Teddy: No. No, no. I never...

Rachel: And if I say I'm not crazy? Well, that hardly helps, does it? It is the Kafkaesque genius of it. People tell the world you are crazy, and all your protests to the contrary just confirm what they are saying.

Teddy: I'm not following you. I'm sorry.

Rachel: Once you are declared insane, then anything you do is called part of that insanity. Reasonable protests are denials. Valid fears, paranoia.

Teddy: Survival instincts are defense mechanisms.


The film ends with the main character being proven crazy. I refused to believe it. Y'all are trying to put a good man down and I mean, it is America. The conspiracy theories are half true. A Reddit wormhole reminded me however of Chuck struggling to remove his gun holster in the opening scenes. A real marshal would never. Maybe another time I will write about how amazing detailing can be, how they can help speak the unspeakable, write the story, how they can even be the story. But fuckkkkkk! Teddy is really Andrew Laeddis? Are you telling me that I can actually be crazy and believe that I am not? Yes, yes, that is what being crazy means but...
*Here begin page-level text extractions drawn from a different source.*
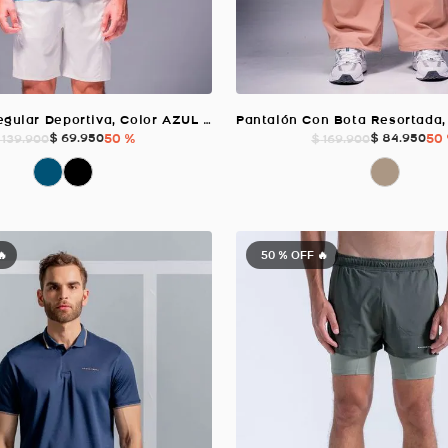
Camiseta Regular Deportiva, Color AZUL OCEANO Para Hombre
$
69
.
950
50 %
$
84
.
950
50
139
.
900
$
169
.
900
🔥
50 %
OFF 🔥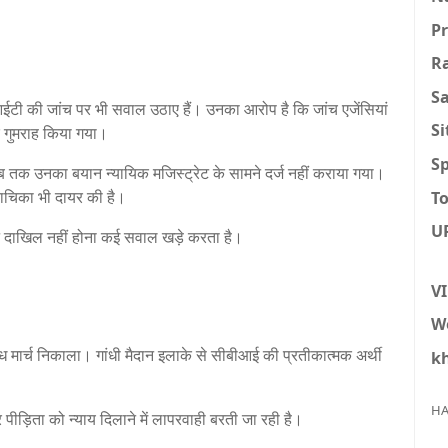
P
R
S
ईटी की जांच पर भी सवाल उठाए हैं। उनका आरोप है कि जांच एजेंसियां
S
ार गुमराह किया गया।
Sp
 तक उनका बयान न्यायिक मजिस्ट्रेट के सामने दर्ज नहीं कराया गया।
 याचिका भी दायर की है।
To
U
ीट दाखिल नहीं होना कई सवाल खड़े करता है।
V
W
ोध मार्च निकाला। गांधी मैदान इलाके से सीबीआई की प्रतीकात्मक अर्थी
k
HA
र पीड़िता को न्याय दिलाने में लापरवाही बरती जा रही है।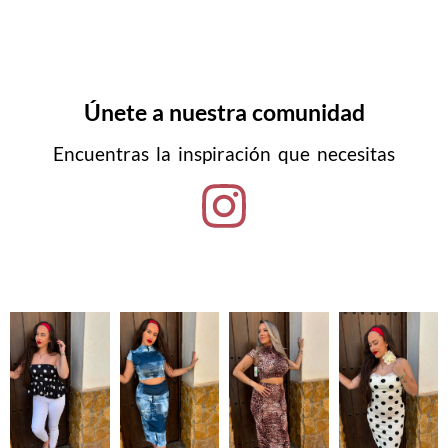
Únete a nuestra comunidad
Encuentras la inspiración que necesitas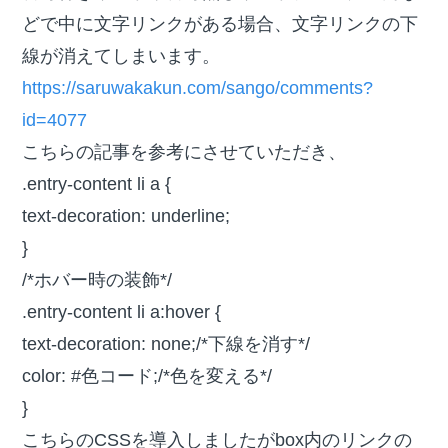
どで中に文字リンクがある場合、文字リンクの下
線が消えてしまいます。
https://saruwakakun.com/sango/comments?
id=4077
こちらの記事を参考にさせていただき、
.entry-content li a {
text-decoration: underline;
}
/*ホバー時の装飾*/
.entry-content li a:hover {
text-decoration: none;/*下線を消す*/
color: #色コード;/*色を変える*/
}
こちらのCSSを導入しましたがbox内のリンクの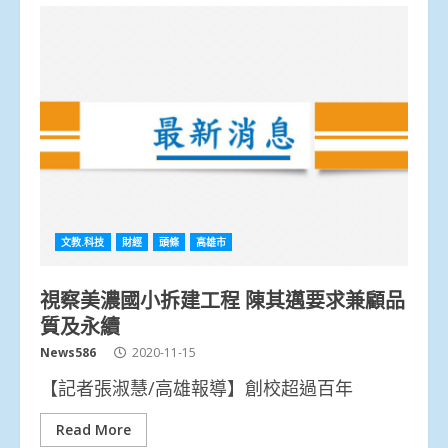
文教.科技
財經
頭條
高雄市
視察美濃國小拆建工程 陳其邁要求兼顧品
質及永續
News586
2020-11-15
【記者張淑慧/高雄報導】創校超過百年
Read More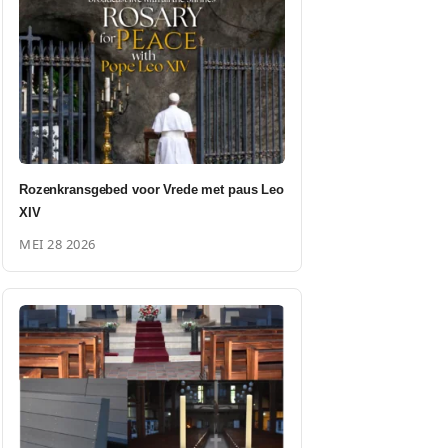
Rozenkransgebed voor Vrede met paus Leo
XIV
MEI 28 2026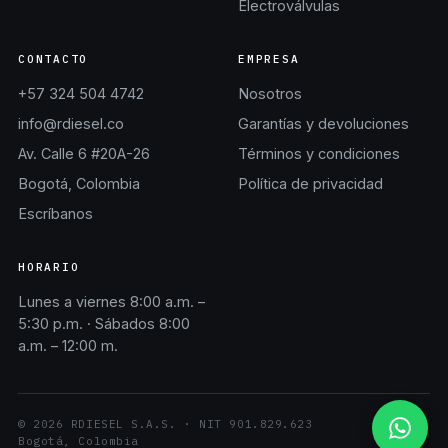
Electroválvulas
CONTACTO
EMPRESA
+57 324 504 4742
Nosotros
info@rdiesel.co
Garantías y devoluciones
Av. Calle 6 #20A-26
Términos y condiciones
Bogotá, Colombia
Política de privacidad
Escríbanos
HORARIO
Lunes a viernes 8:00 a.m. –
5:30 p.m. · Sábados 8:00
a.m. – 12:00 m.
©
2026
RDIESEL S.A.S.
· NIT
901.829.623
Bogotá, Colombia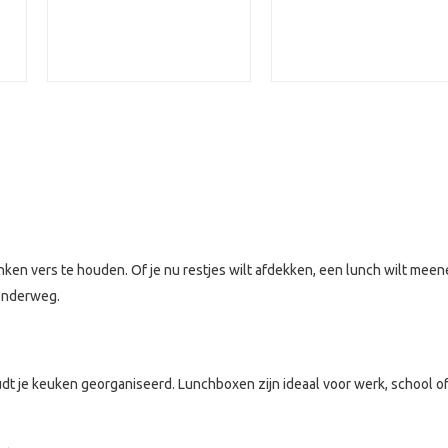
inken vers te houden. Of je nu restjes wilt afdekken, een lunch wilt m
 onderweg.
oudt je keuken georganiseerd. Lunchboxen zijn ideaal voor werk, school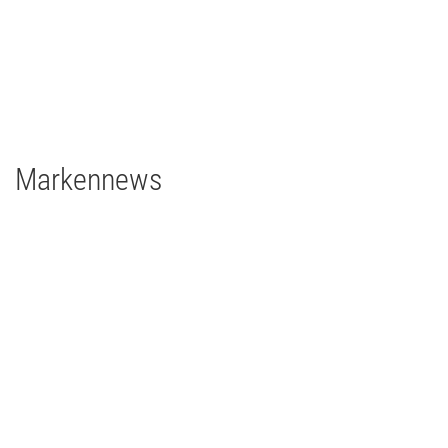
2 x Filmgear Daylight-Fresnel 1,8/1,2kW
1 x Filmgear Daylight Fresnel 575W
2 x Filmgear Tungsten-Fresnel Junior TV 650W
1 x Rosco DMG DMG MAXI Switch
1 x Rosco DMG SL1 Switch
Markennews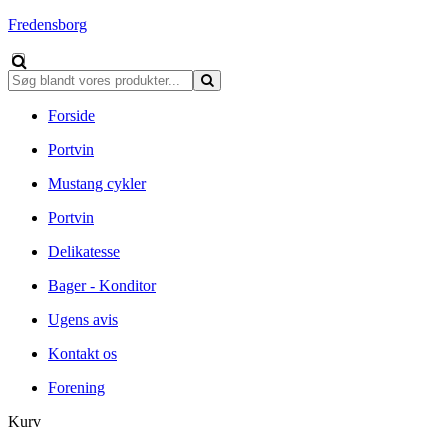
Fredensborg
Forside
Portvin
Mustang cykler
Portvin
Delikatesse
Bager - Konditor
Ugens avis
Kontakt os
Forening
Kurv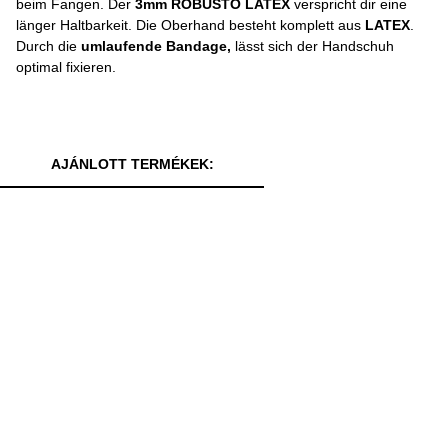
beim Fangen. Der
3mm ROBUSTO LATEX
verspricht dir eine
länger Haltbarkeit. Die Oberhand besteht komplett aus
LATEX
.
Durch die
umlaufende Bandage,
lässt sich der Handschuh
optimal fixieren.
AJÁNLOTT TERMÉKEK: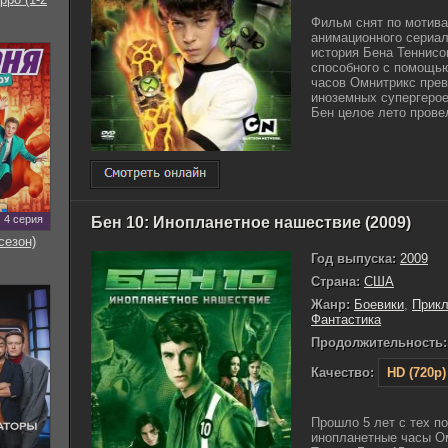
Фильм снят по мотива
анимационного сериал
история Бена Теннисо
способного с помощь
часов Омнитрикс прев
иноземных супергеро
Бен целое лето провел
4 серия
Бен 10: Инопланетное нашествие (2009)
сезон)
Год выпуска:
2009
Страна:
США
Жанр:
Боевики
,
Прик
Фантастика
Продолжительность:
Качество:
HD (720p)
Прошло 5 лет с тех п
инопланетные часы Ом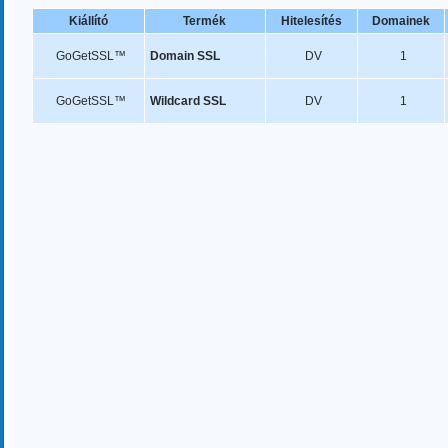
Kiállító
Termék
Hitelesítés
Domainek
GoGetSSL™
Domain SSL
DV
1
GoGetSSL™
Wildcard SSL
DV
1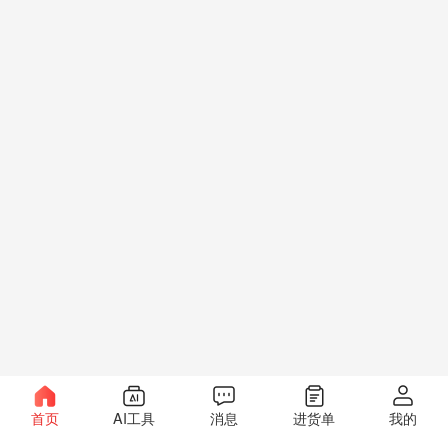
首页
AI工具
消息
进货单
我的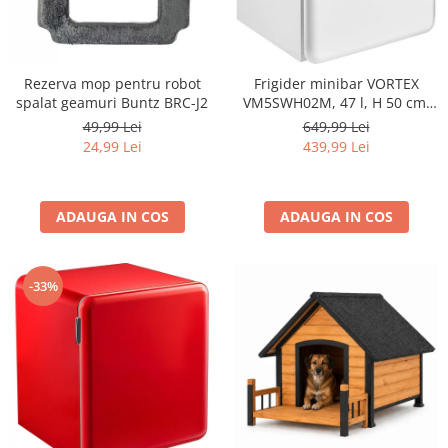
Rezerva mop pentru robot
Frigider minibar VORTEX
spalat geamuri Buntz BRC-J2
VM5SWH02M, 47 l, H 50 cm,
Clasa E, alb
49,99 Lei
649,99 Lei
24,99 Lei
439,99 Lei
ADAUGA IN COS
ADAUGA IN COS
-33%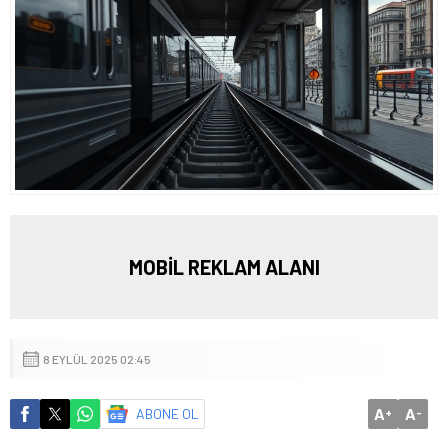
MOBİL REKLAM ALANI
8 EYLÜL 2025 02:45
A
A
ABONE OL
+
-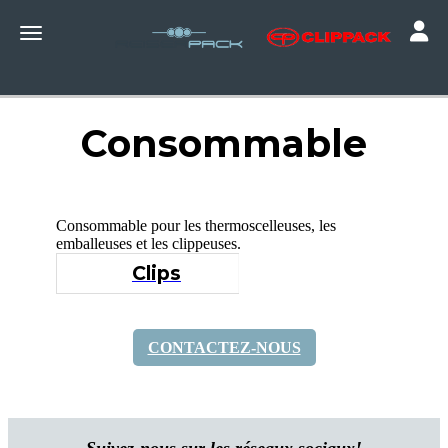
Toggle
Toggle navigation
Consommable
Consommable pour les thermoscelleuses, les
emballeuses et les clippeuses.
Clips
CONTACTEZ-NOUS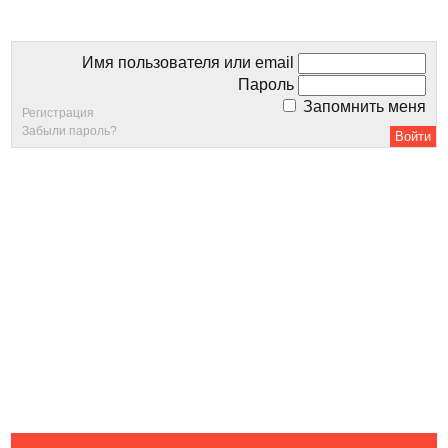
Имя пользователя или email
Пароль
Запомнить меня
Регистрация
Забыли пароль?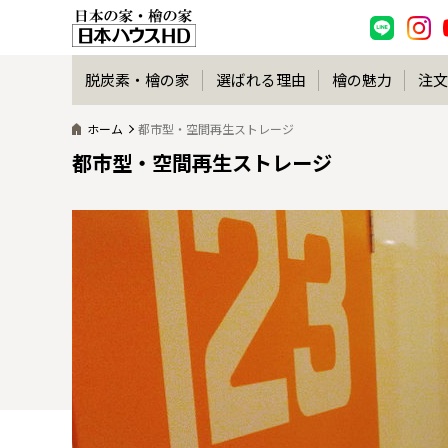
脱炭素・檜の家
選ばれる理由
檜の魅力
注文
ホーム
都市型・空間再生ストレージ
都市型・空間再生ストレージ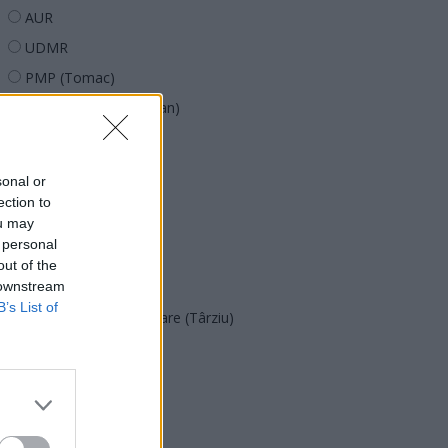
AUR
UDMR
PMP (Tomac)
Forța Dreptei (L. Orban)
PNȚMM
REPER
sonal or
SENS
ection to
ou may
SOS (Șoșoacă)
 personal
POT (Gavrilă)
out of the
 downstream
PACE (Peia)
B’s List of
Acțiunea Conservatoare (Târziu)
PDF (Lazarus)
PUSL (D. Voiculescu)
PNȚCD (Pavelescu)
PNCR (Terheș)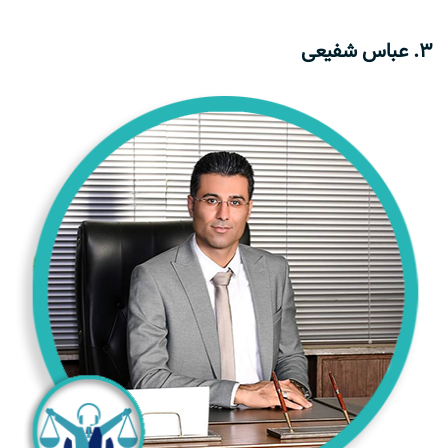
3. عباس شفیعی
Farewell, psychological thrillers. You are not for me.



3. The world has placed first loves on a pedestal. And maybe rightly so. Especially when it all plays out so grandly and for a long time. It is why I struggled to believe that Kevin could be happy with anyone else that was not Sophie (re NBC's This Is Us.) But after years of shedding a second skin very painfully, after years of thinking it was impossible to do so, and now being so light and unburdened and free for the first time since I was 13, or 14; I know too well the exaggeration of fiction. Life doesn't happen in silos. It is so long. Boring. Monotonous yet so different. Ayé pọ̀. It is plenty. The world is too much with us.


Like in fiction and real life, there is a defining thing that signifies moving on after love ends. It could be big or small. It could be a kiss, an incident, a flash of hindsight, the coming of new love. It could just be time taking its toll and wearing that affection thin, and suddenly there is nothing to hold on to.


Patsy and Cicely share a weighted love. I reread the astonishing book for the third time. The hard thing in writing about a one that got away is proving to the readers that your character is really over that one. Nicole Dennis-Benn does this in many ways and many readers will recognize that the last conversation between the former lovers was closure for Patsy. As a reader, I recognize what is happening at that moment. But as a writer I am blown away by Chapter 44, something that reads like the rootedness of new love:

"PATSY SITS NAKED ON THE EDGE OF CLAUDETTE'S BATHTUB. Claudette, who is also undressed, stands between Patsy's legs, one hand rested on Patsy's bowed head as though in benediction, the other hand holding a razor. They had just showered together after a morning of lovemaking. There in the bathroom, surrounded by the glow of natural light, the two women perform another cleansing ritual, undisturbed by the sounds of the city beneath them. Patsy allows Claudette to shave off the few hairs left on her head. She told Claudette to shave everything - something she would have never considered years before. She had grown tired of the wig. Tired of feeling old with it on her head.


A waft of air grazes Patsy's neck and tickles her with a giddiness she has only experienced when the man at the embassy in Kingston stamped her passport with an American visa. Slowly, Claudette runs her fingers over Patsy's almost bald head. It feels like magic on Patsy's scalp. Patsy's head is nicely shaved like a man's, though the bald look happens to be in style for women nowadays. Very gently, Claudette rests her hand on Patsy's shoulder when she's done. Patsy stares straight at the mirror, feeling as though she's sitting by a window that suddenly has a view."


You might have to read the book to get it, but this chapter is a work of literary brilliance and Nicole Dennis-Benn is a star.



4. A rainbow, today:


I have not seen one in years.

5. Earworms.


If you like EDM and/or chant genres of music, you would like this Afro Electric Fusion album. Watch out for the Osekere, Koma Mosi & Come On Home tracks. They bite.


Also if you (grudgingly) recognize that Olamide is one of the best creatives on this side of the sphere and that he writes really great love songs, you would like Rock.